*Source document*.
** begin **
BELLEFONTE, Pa., (Reuters) – A jury found former Penn State assistant football coach Jerry Sandusky guilty on 45 of 48 child sex abuse charges on Friday, ending a trial that rocked U.S. college football and renewed attention on pedophilia in America.
Sandusky, who faces potentially hundreds of years in prison, was escorted immediately out of the courthouse in handcuffs and taken into an awaiting sheriff’s cruiser.
A large crowd that gathered outside the Centre County Courthouse in central Pennsylvania burst into cheers upon learning of the news.
One of the victims who had testified burst into tears as the verdict was read. Sandusky, meanwhile, stood and faced the foreman and appeared expressionless, tucking his hands into his pockets.
His wife, Dottie, sitting behind him, showed no emotion.
“They’re devastated,” defense attorney Joe Amendola said of Sandusky’s relatives, “but they’ve been devastated ever since these charges came to light.”
Amendola said he was examining the grounds for an appeal.
“Obviously he (Sandusky) was distraught and disappointed (after the verdict), but he didn’t say anything verbally,” Amendola told CNN.
The decision came after 21 hours of deliberation over two days by a jury of seven women and five men. Nine of the 16 jurors and alternates had ties to Pennsylvania State University, and the final days of the trial drew large crowds to the courthouse.
The white-haired former coach faced 48 counts of sexual abuse of 10 boys over a 15-year period, sometimes at Penn State facilities. The jury convicted him of 25 felonies and 20 misdemeanors.
Pennsylvania Attorney General Linda Kelly praised the eight victims, all now adults, who came forward to testify “not only to the jury and a packed courtroom … but also the entire world.”
“One of the recurring themes of the victims’ testimony was ‘Who would believe a kid?’ And the answer is, ‘We here in Bellefonte, Pennsylvania, will believe a kid,” Kelly told reporters. “A jury of 12 people in Bellefonte, Pennsylvania, most definitely would and did believe a kid.”
** end **
*Provided records*.
** begin **
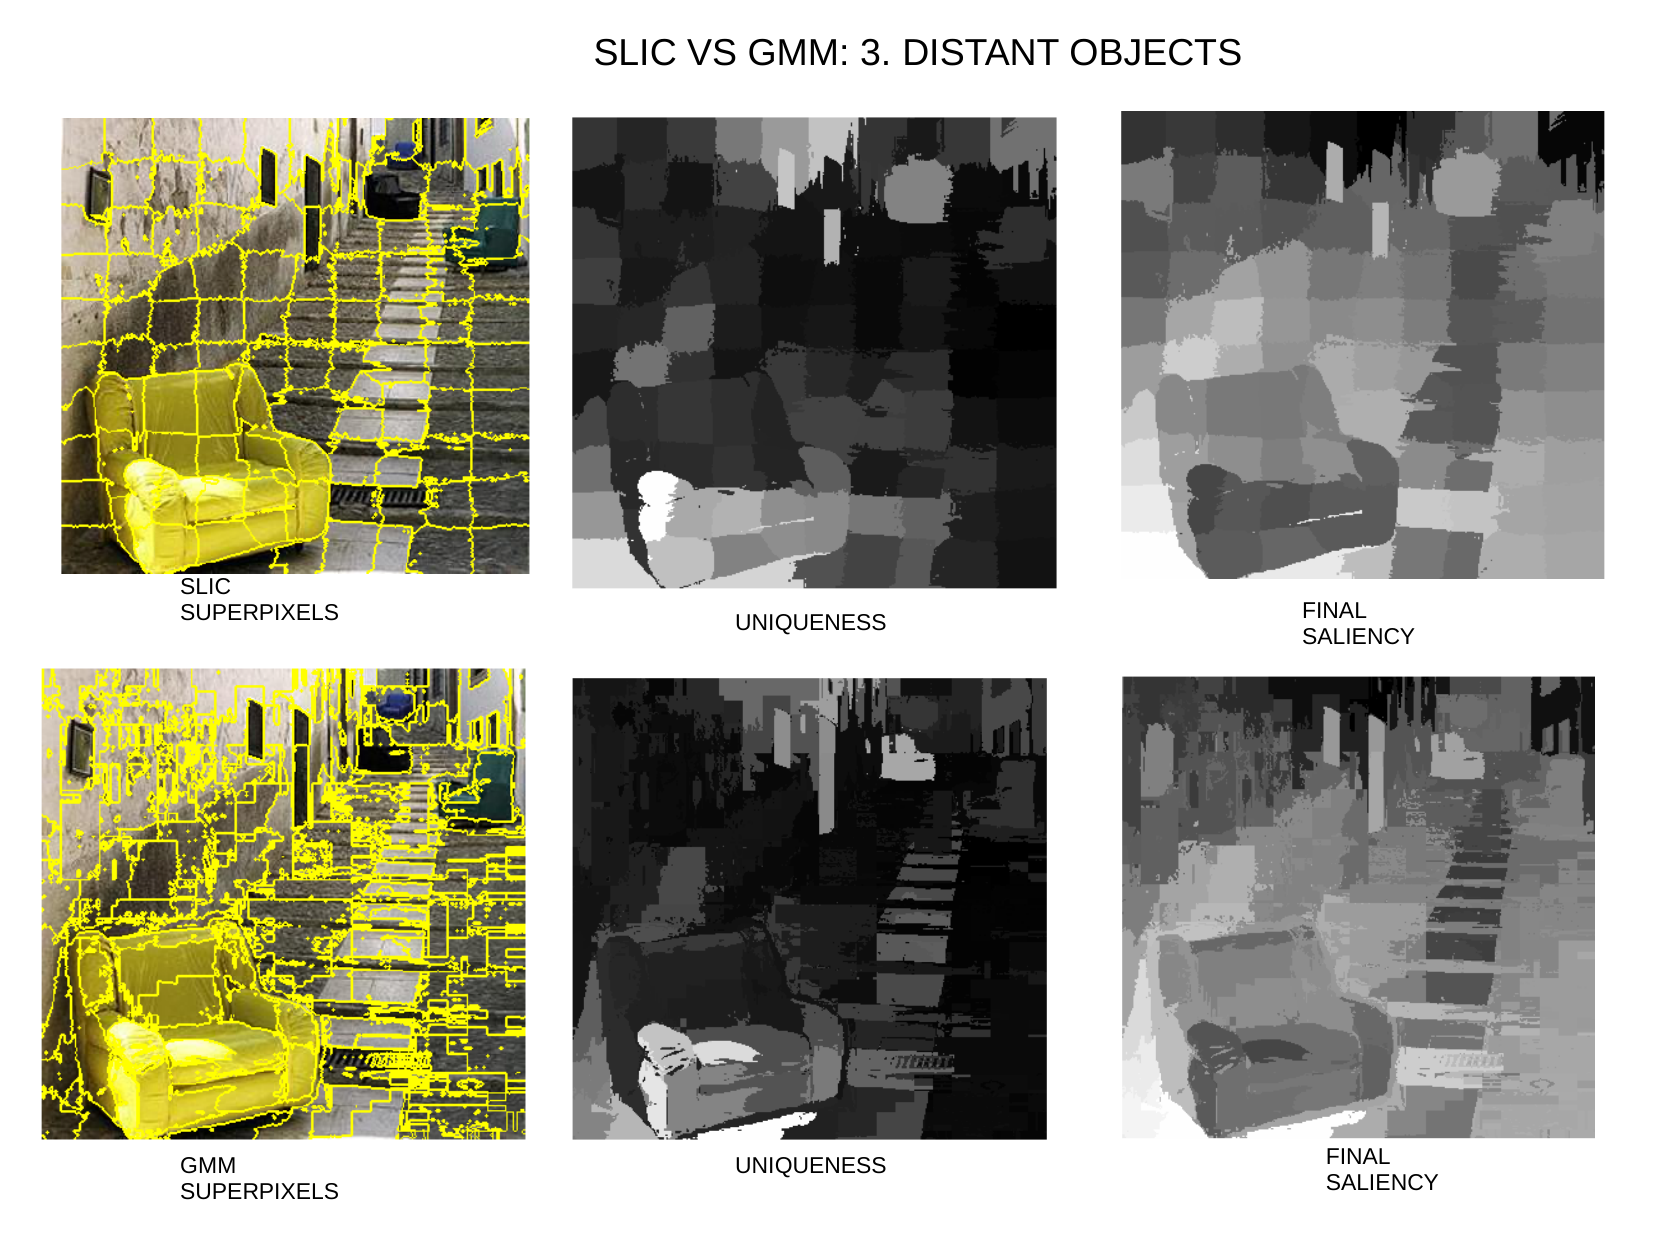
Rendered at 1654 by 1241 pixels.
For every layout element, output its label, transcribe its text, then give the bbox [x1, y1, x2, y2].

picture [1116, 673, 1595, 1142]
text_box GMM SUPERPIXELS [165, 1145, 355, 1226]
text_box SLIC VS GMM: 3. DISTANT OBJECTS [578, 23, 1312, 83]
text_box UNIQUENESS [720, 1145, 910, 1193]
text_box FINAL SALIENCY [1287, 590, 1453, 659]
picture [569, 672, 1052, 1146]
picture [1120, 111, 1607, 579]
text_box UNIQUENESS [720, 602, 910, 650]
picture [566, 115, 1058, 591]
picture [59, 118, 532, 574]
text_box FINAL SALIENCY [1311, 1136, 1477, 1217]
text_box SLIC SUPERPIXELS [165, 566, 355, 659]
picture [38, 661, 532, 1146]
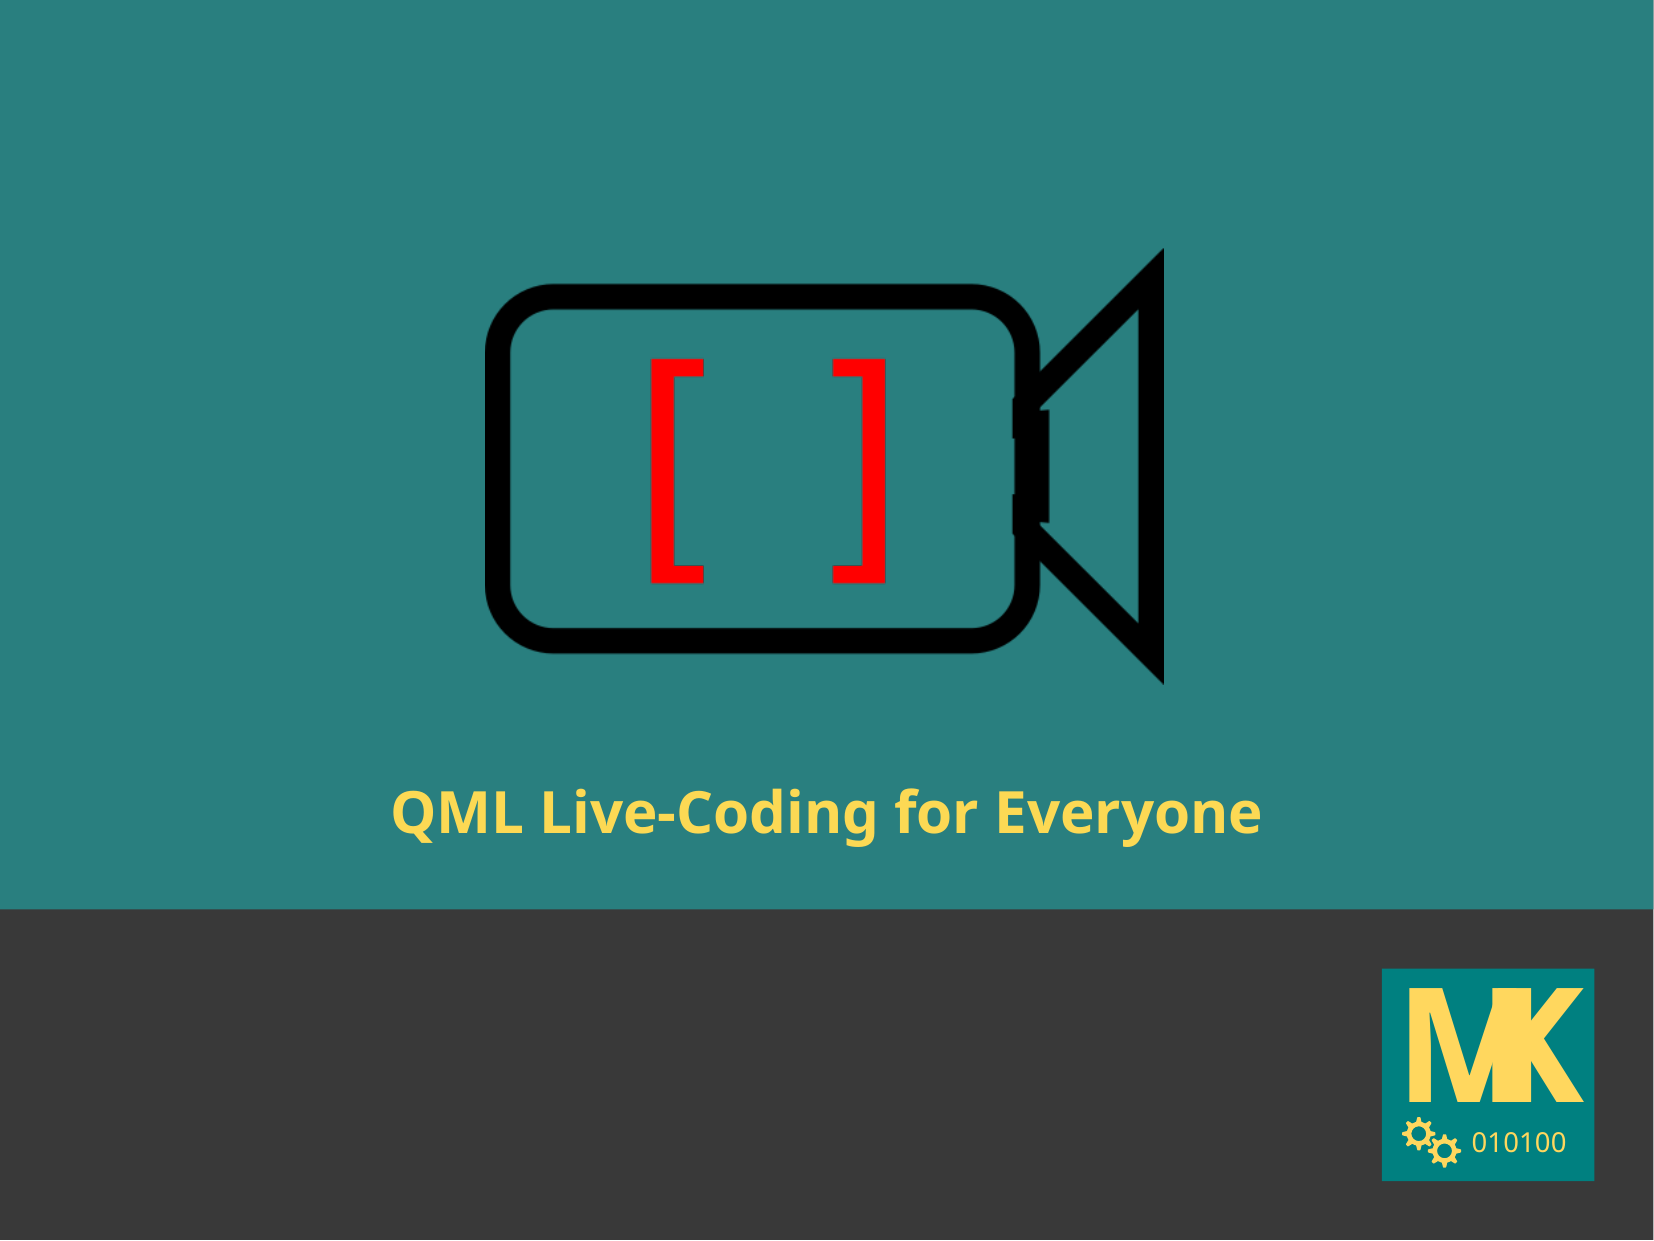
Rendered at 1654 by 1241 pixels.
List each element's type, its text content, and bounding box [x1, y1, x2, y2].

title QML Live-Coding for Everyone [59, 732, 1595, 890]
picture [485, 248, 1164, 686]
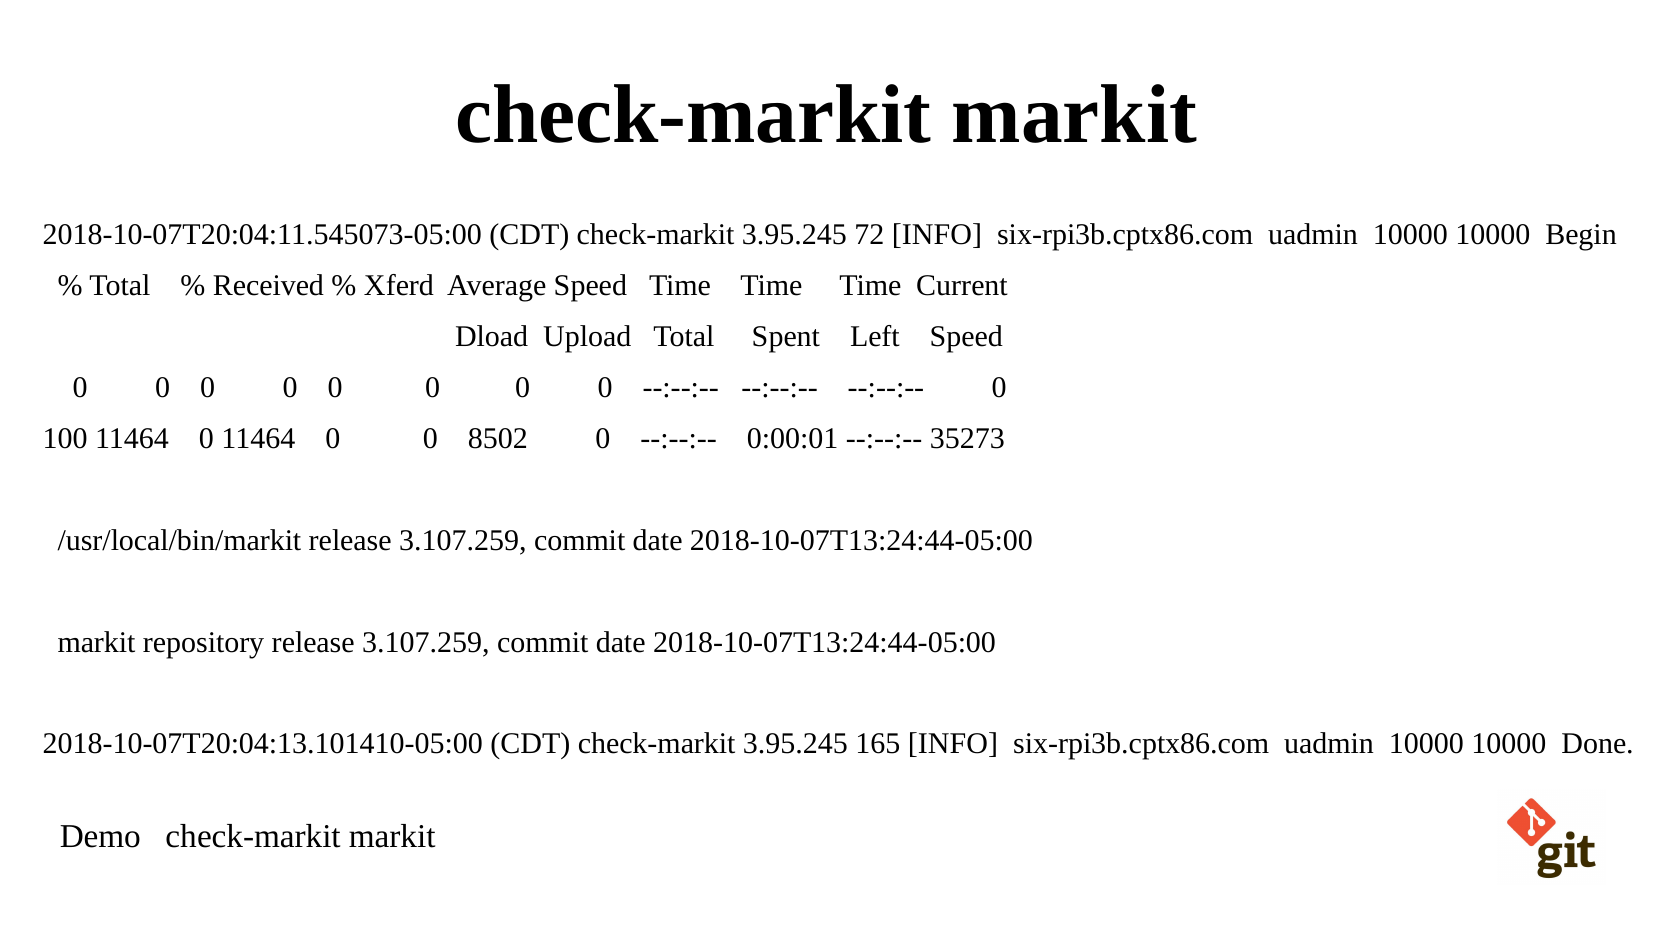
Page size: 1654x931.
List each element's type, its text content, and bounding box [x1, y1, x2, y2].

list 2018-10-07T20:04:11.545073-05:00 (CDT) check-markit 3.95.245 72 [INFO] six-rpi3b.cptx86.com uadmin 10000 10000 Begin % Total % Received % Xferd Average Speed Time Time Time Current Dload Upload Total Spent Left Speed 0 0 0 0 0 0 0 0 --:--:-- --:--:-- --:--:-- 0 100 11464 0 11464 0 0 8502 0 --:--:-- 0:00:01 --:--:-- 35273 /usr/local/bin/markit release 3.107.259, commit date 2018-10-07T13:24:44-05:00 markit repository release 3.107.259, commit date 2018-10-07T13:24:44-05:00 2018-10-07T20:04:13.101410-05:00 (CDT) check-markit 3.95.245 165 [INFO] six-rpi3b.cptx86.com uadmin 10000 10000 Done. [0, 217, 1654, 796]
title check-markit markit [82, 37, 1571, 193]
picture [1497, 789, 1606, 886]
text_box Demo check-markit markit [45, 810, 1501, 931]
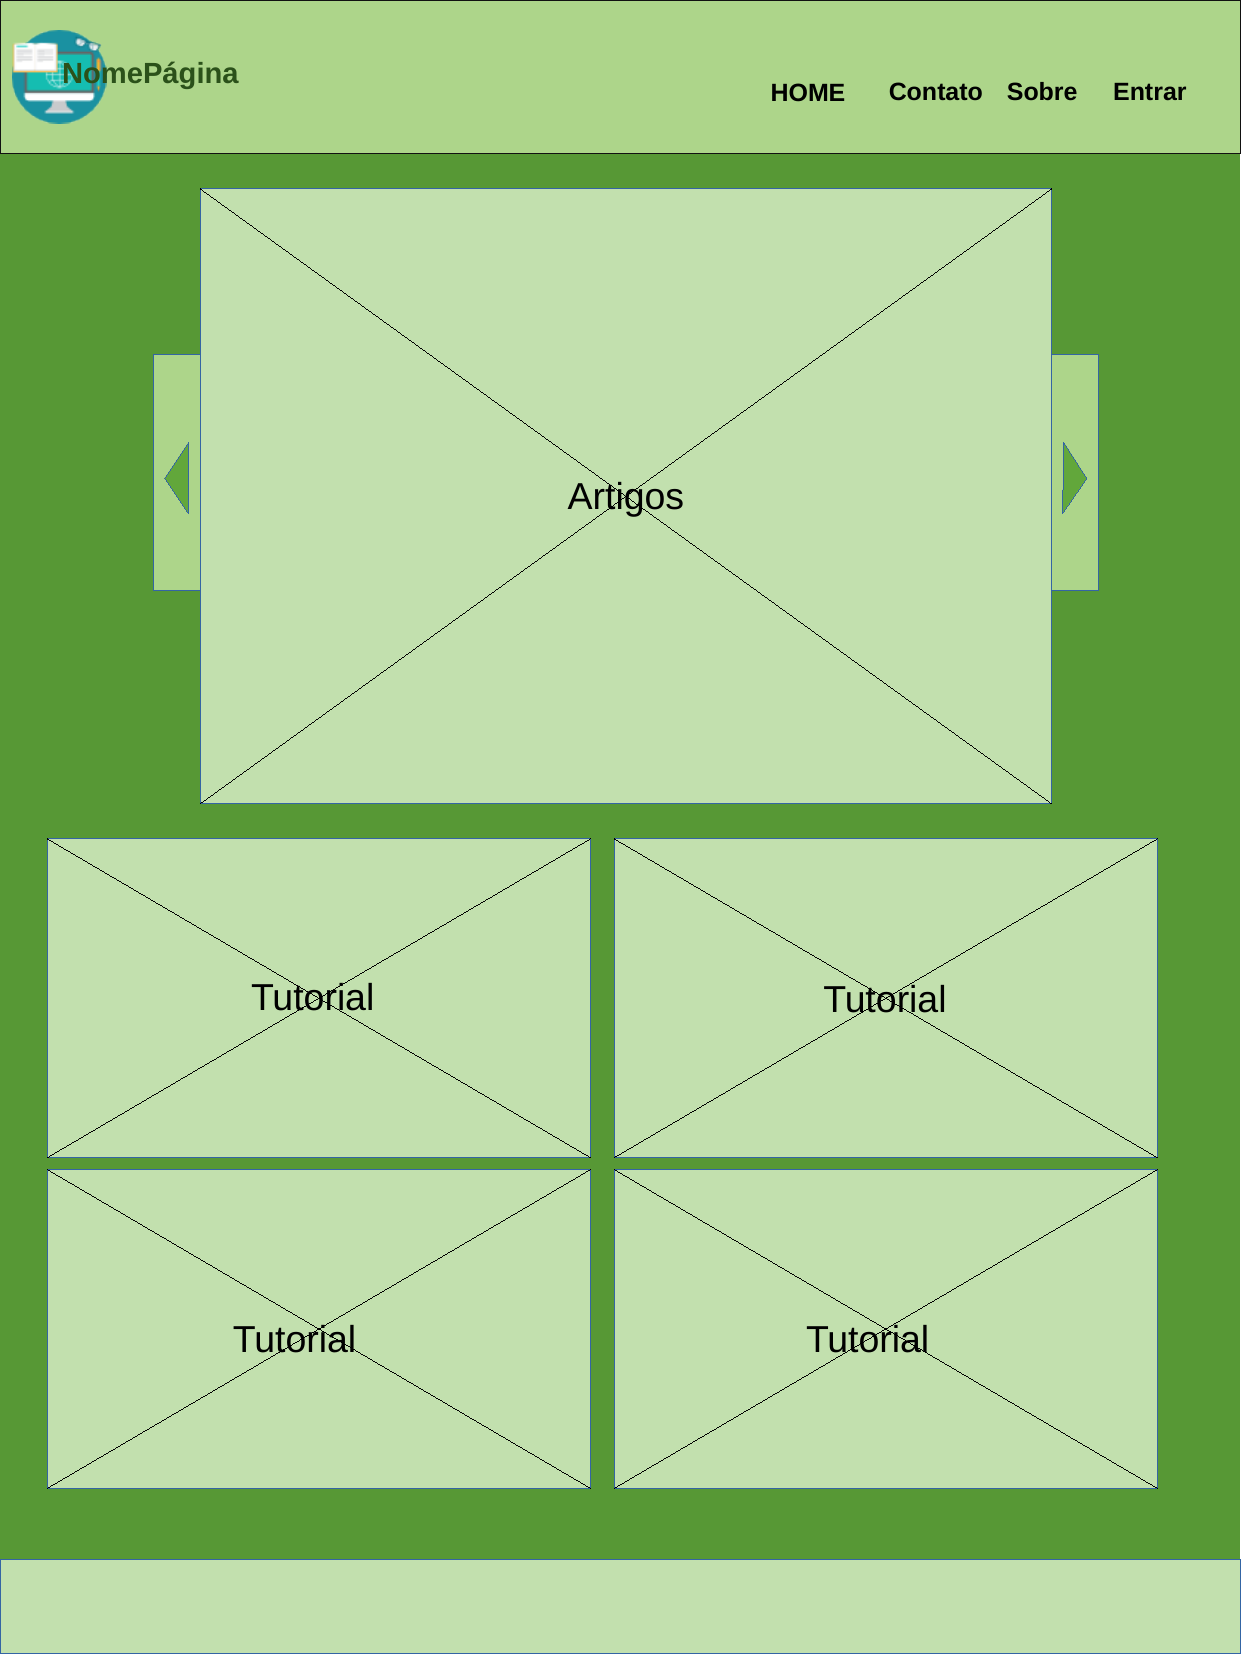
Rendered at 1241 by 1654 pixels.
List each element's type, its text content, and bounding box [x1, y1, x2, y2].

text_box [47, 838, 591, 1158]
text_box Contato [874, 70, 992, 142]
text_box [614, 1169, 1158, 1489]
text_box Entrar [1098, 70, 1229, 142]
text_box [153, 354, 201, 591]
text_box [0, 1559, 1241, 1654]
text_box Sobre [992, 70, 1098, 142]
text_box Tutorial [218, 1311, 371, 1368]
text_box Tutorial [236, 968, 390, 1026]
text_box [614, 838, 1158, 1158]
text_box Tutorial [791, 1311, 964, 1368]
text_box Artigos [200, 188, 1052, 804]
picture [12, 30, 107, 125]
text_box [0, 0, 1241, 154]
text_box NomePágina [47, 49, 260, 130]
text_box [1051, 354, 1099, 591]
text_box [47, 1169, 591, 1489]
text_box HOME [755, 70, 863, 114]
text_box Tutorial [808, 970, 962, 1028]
** end **
Continue the news article about the Jerry Sandusky verdict from where it stops.

Onlookers alternately cheered and booed statements that lawyers made to the press.
When Amendola stood by Sandusky and said “there are a lot of people sitting in jails across this country who are innocent,” he was greeted with a chorus of boos.
When he said any forthcoming sentence was tantamount to a life sentence, the crowd broke out in cheers.
Amendola had said Sandusky was ruined by overzealous prosecutors and lies by accusers hoping for a big payday from civil lawsuits.
A shocking new revelation hit shortly after jury deliberations began on Thursday when a lawyer for Matt Sandusky, the coach’s adopted son, said Matt Sandusky had met with prosecutors to tell them he had been sexually abused by the former coach. Matt Sandusky, 33, was adopted after living with Sandusky and his wife Dottie as a foster child.
The Centre Country grand jury indictment of Sandusky on Nov. 5 set off a firestorm that led Penn State trustees to fire legendary head coach Joe Paterno for failing to more forcefully intervene when he learned of the accusations years earlier.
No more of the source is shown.